Additionally, we must highlight what O’ Callaghan and his colleagues’ extended study suggests, that the combination of ACTH and vigabatrin was found to be the most effective, therefore combination therapy should be preferred in West syndrome [4]. Patients with known tuberous sclerosis are an exception for this recommendation, where the first line therapy is vigabatrin monotherapy worldwide [1,3]. During the medical treatment, frequent neurology follow-up visits and control of sleep EEG are recommended. It is important in the future to use objective scales to measure psychomotor development. We created our own management protocol according to the international recommendations and the experience of our recent study. Using a management protocol can help to optimize the start of adequate therapy as early as possible and the planning of the upcoming follow-ups.

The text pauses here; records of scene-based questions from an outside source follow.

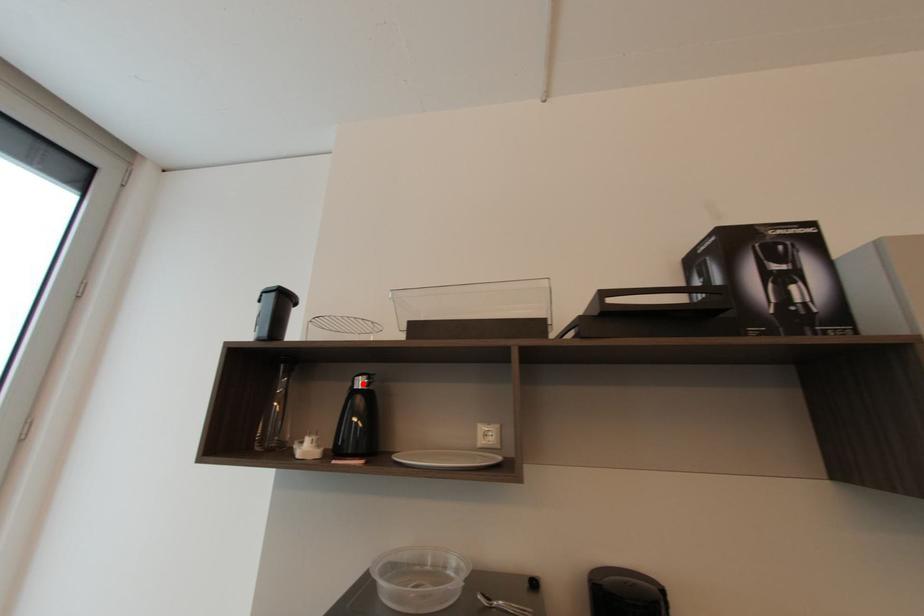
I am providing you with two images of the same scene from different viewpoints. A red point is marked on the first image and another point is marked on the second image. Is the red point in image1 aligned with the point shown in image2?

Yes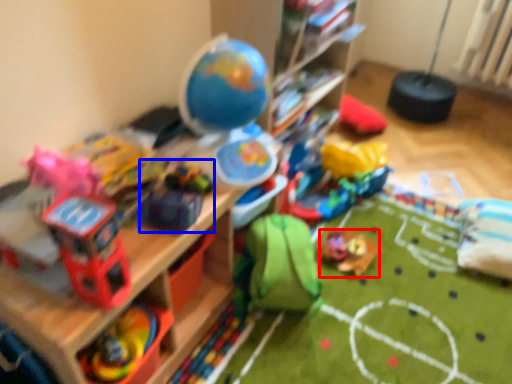
Question: Which point is closer to the camera, toy (highlighted by a red box) or toy (highlighted by a blue box)?

Choices:
 (A) toy
 (B) toy

Answer: (B)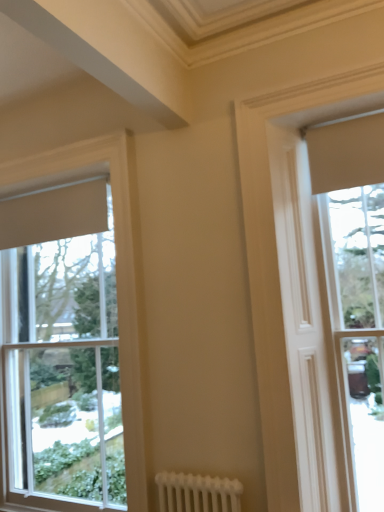
In order to face matte beige curtain at right, the 1th window viewed from the right, should I rotate leftwards or rightwards?

Rotate your view right by about 21.846°.

Where is `matte beige window at upper right, the second window when ordered from left to right`? The width and height of the screenshot is (384, 512). matte beige window at upper right, the second window when ordered from left to right is located at coordinates (292, 298).

Measure the distance between point (x=143, y=382) and camera.

The distance of point (x=143, y=382) from camera is 7.28 feet.

Find the location of a particular element. matte beige curtain at right, the 1th window viewed from the right is located at coordinates (355, 286).

Considering their positions, is white wood window at left, marked as the 3th window in a right-to-left arrangement, located in front of or behind matte beige window at upper right, the second window when ordered from left to right?

Clearly, white wood window at left, marked as the 3th window in a right-to-left arrangement, is behind matte beige window at upper right, the second window when ordered from left to right.

Is white wood window at left, which ranks as the 1th window in left-to-right order, turned away from matte beige window at upper right, which is the 2th window from right to left?

No, matte beige window at upper right, which is the 2th window from right to left, is not at the back of white wood window at left, which ranks as the 1th window in left-to-right order.

Which of these two, white wood window at left, marked as the 3th window in a right-to-left arrangement, or matte beige window at upper right, which is the 2th window from right to left, is thinner?

matte beige window at upper right, which is the 2th window from right to left, is thinner.

Considering the positions of objects white wood window at left, marked as the 3th window in a right-to-left arrangement, and matte beige window at upper right, the second window when ordered from left to right, in the image provided, who is more to the right, white wood window at left, marked as the 3th window in a right-to-left arrangement, or matte beige window at upper right, the second window when ordered from left to right,?

From the viewer's perspective, matte beige window at upper right, the second window when ordered from left to right, appears more on the right side.

From the image's perspective, is matte beige window at upper right, the second window when ordered from left to right, above white wood window at left, which ranks as the 1th window in left-to-right order?

Yes, from the image's perspective, matte beige window at upper right, the second window when ordered from left to right, is on top of white wood window at left, which ranks as the 1th window in left-to-right order.

From a real-world perspective, is matte beige window at upper right, which is the 2th window from right to left, positioned over white wood window at left, which ranks as the 1th window in left-to-right order, based on gravity?

Indeed, from a real-world perspective, matte beige window at upper right, which is the 2th window from right to left, stands above white wood window at left, which ranks as the 1th window in left-to-right order.

From the picture: Could you measure the distance between matte beige window at upper right, which is the 2th window from right to left, and white wood window at left, marked as the 3th window in a right-to-left arrangement?

matte beige window at upper right, which is the 2th window from right to left, is 31.96 inches from white wood window at left, marked as the 3th window in a right-to-left arrangement.

Is matte beige window at upper right, the second window when ordered from left to right, not close to white wood window at left, marked as the 3th window in a right-to-left arrangement?

No, matte beige window at upper right, the second window when ordered from left to right, is not far away from white wood window at left, marked as the 3th window in a right-to-left arrangement.

Considering the sizes of objects white wood window at left, marked as the 3th window in a right-to-left arrangement, and matte beige curtain at right, the 1th window viewed from the right, in the image provided, who is thinner, white wood window at left, marked as the 3th window in a right-to-left arrangement, or matte beige curtain at right, the 1th window viewed from the right,?

white wood window at left, marked as the 3th window in a right-to-left arrangement.

Who is bigger, white wood window at left, which ranks as the 1th window in left-to-right order, or matte beige curtain at right, placed as the 3th window when sorted from left to right?

With larger size is white wood window at left, which ranks as the 1th window in left-to-right order.

Find the location of a particular element. The width and height of the screenshot is (384, 512). window lying below the matte beige curtain at right, placed as the 3th window when sorted from left to right (from the image's perspective) is located at coordinates (117, 280).

Is matte beige window at upper right, which is the 2th window from right to left, facing towards matte beige curtain at right, placed as the 3th window when sorted from left to right?

Yes.

From the image's perspective, is matte beige window at upper right, which is the 2th window from right to left, on top of matte beige curtain at right, placed as the 3th window when sorted from left to right?

Correct, matte beige window at upper right, which is the 2th window from right to left, appears higher than matte beige curtain at right, placed as the 3th window when sorted from left to right, in the image.

From a real-world perspective, which object rests below the other?

From a 3D spatial view, matte beige curtain at right, placed as the 3th window when sorted from left to right, is below.

Does point (257, 232) lie in front of point (343, 191)?

That is True.

Is matte beige curtain at right, placed as the 3th window when sorted from left to right, looking in the opposite direction of matte beige window at upper right, the second window when ordered from left to right?

Yes, matte beige window at upper right, the second window when ordered from left to right, is at the back of matte beige curtain at right, placed as the 3th window when sorted from left to right.

Considering the sizes of objects matte beige curtain at right, the 1th window viewed from the right, and matte beige window at upper right, the second window when ordered from left to right, in the image provided, who is taller, matte beige curtain at right, the 1th window viewed from the right, or matte beige window at upper right, the second window when ordered from left to right,?

matte beige window at upper right, the second window when ordered from left to right, is taller.

Which is more to the left, matte beige curtain at right, the 1th window viewed from the right, or matte beige window at upper right, which is the 2th window from right to left?

matte beige window at upper right, which is the 2th window from right to left.

How far apart are matte beige curtain at right, the 1th window viewed from the right, and white wood window at left, which ranks as the 1th window in left-to-right order?

matte beige curtain at right, the 1th window viewed from the right, and white wood window at left, which ranks as the 1th window in left-to-right order, are 1.11 meters apart.

Is matte beige curtain at right, the 1th window viewed from the right, inside the boundaries of white wood window at left, marked as the 3th window in a right-to-left arrangement, or outside?

matte beige curtain at right, the 1th window viewed from the right, cannot be found inside white wood window at left, marked as the 3th window in a right-to-left arrangement.

Is matte beige curtain at right, the 1th window viewed from the right, wider than white wood window at left, marked as the 3th window in a right-to-left arrangement?

Yes.

Is matte beige curtain at right, placed as the 3th window when sorted from left to right, touching white wood window at left, which ranks as the 1th window in left-to-right order?

matte beige curtain at right, placed as the 3th window when sorted from left to right, and white wood window at left, which ranks as the 1th window in left-to-right order, are not in contact.

The width and height of the screenshot is (384, 512). In order to click on window on the left side of matte beige window at upper right, the second window when ordered from left to right in this screenshot , I will do `click(117, 280)`.

Identify the location of the 1st window to the right of the white wood window at left, marked as the 3th window in a right-to-left arrangement, starting your count from the anchor. (292, 298).

From the image, which object appears to be nearer to matte beige window at upper right, the second window when ordered from left to right, matte beige curtain at right, placed as the 3th window when sorted from left to right, or white wood window at left, marked as the 3th window in a right-to-left arrangement?

matte beige curtain at right, placed as the 3th window when sorted from left to right.

When comparing their distances from matte beige window at upper right, the second window when ordered from left to right, does white wood window at left, marked as the 3th window in a right-to-left arrangement, or matte beige curtain at right, placed as the 3th window when sorted from left to right, seem closer?

matte beige curtain at right, placed as the 3th window when sorted from left to right, is positioned closer to the anchor matte beige window at upper right, the second window when ordered from left to right.

From the picture: Considering their positions, is matte beige window at upper right, the second window when ordered from left to right, positioned closer to matte beige curtain at right, placed as the 3th window when sorted from left to right, than white wood window at left, marked as the 3th window in a right-to-left arrangement?

matte beige window at upper right, the second window when ordered from left to right.

Looking at the image, which one is located closer to white wood window at left, marked as the 3th window in a right-to-left arrangement, matte beige window at upper right, which is the 2th window from right to left, or matte beige curtain at right, placed as the 3th window when sorted from left to right?

matte beige window at upper right, which is the 2th window from right to left, lies closer to white wood window at left, marked as the 3th window in a right-to-left arrangement, than the other object.

Looking at the image, which one is located closer to matte beige curtain at right, placed as the 3th window when sorted from left to right, white wood window at left, marked as the 3th window in a right-to-left arrangement, or matte beige window at upper right, which is the 2th window from right to left?

matte beige window at upper right, which is the 2th window from right to left, is closer to matte beige curtain at right, placed as the 3th window when sorted from left to right.

Considering their positions, is matte beige curtain at right, placed as the 3th window when sorted from left to right, positioned further to white wood window at left, which ranks as the 1th window in left-to-right order, than matte beige window at upper right, the second window when ordered from left to right?

matte beige curtain at right, placed as the 3th window when sorted from left to right.

I want to click on window between white wood window at left, which ranks as the 1th window in left-to-right order, and matte beige curtain at right, placed as the 3th window when sorted from left to right, from left to right, so click(x=292, y=298).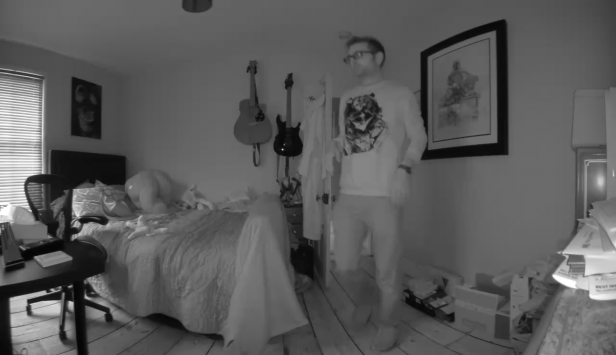
What are the coordinates of `ceiling` in the screenshot? It's located at (108, 19).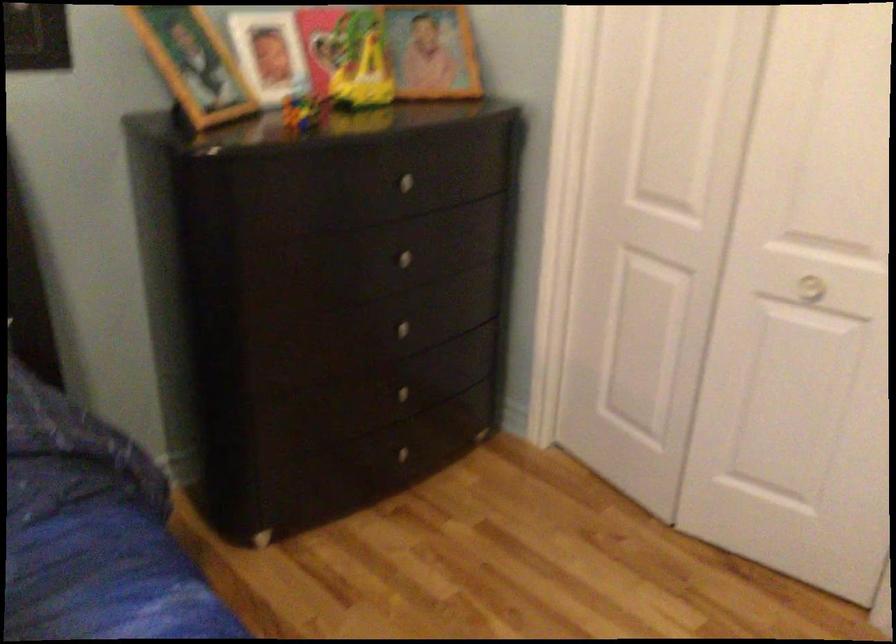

In this protocol treatment is started with combination therapy (ACTH injection, plus vigabatrin) and taper the dosage if needed. The first sleep EEG should be controlled is due after two weeks of therapy. Subsequently, if the child is seizure free and the EEG shows no hypsarrythmia, we terminate the ACTH therapy and continue with vigabatrin monotherapy for 6 months. If total seizure freedom was not reached or the EEG still shows hypsarrythmia, ACTH therapy is tapered gradually and keep the vigabatrin therapy on. In case of no improvement with the first line combination therapy, alternative antiepileptic medication is given, for example topiramate or ketogenic diet has beneficial efficacy [3]. Next visit and EEG control is scheduled within 2 months.
Early recognition and urgent standard first-line treatment is of the highest importance in the treatment of West syndrome. We hope that an upto date management protocol will help to optimize the patient journey in the treatment of this age-related, rare and severe disease.